> [To do]: Every record below is to be restated word for word, and no picture is to be copied.

> [Material to process]:
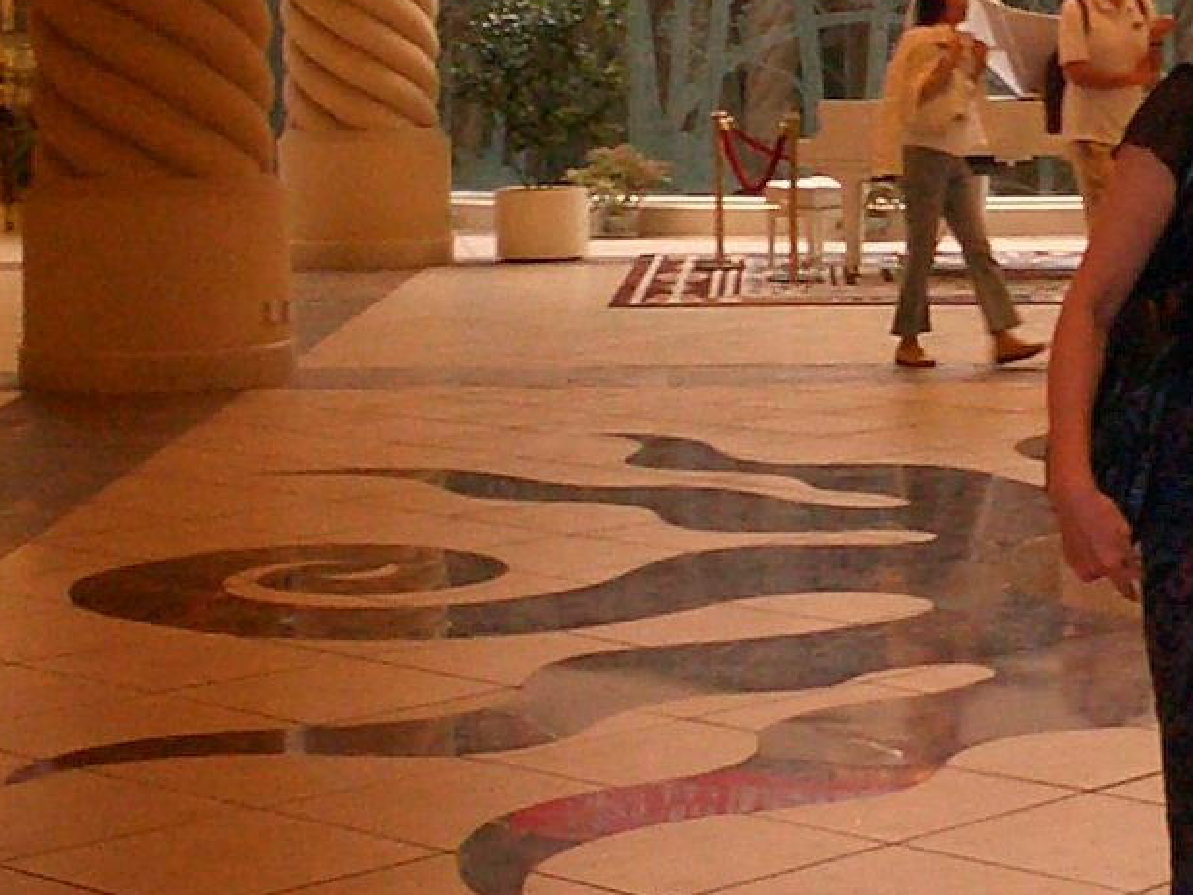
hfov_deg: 20.0
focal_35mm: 96
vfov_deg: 15.4
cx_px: 1125
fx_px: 3309
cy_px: 392
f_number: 3.5
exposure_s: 1/40
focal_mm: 5.6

> [Response to the task]:
hfov_deg: 20.0
focal_35mm: 96
vfov_deg: 15.4
cx_px: 1125
fx_px: 3309
cy_px: 392
f_number: 3.5
exposure_s: 1/40
focal_mm: 5.6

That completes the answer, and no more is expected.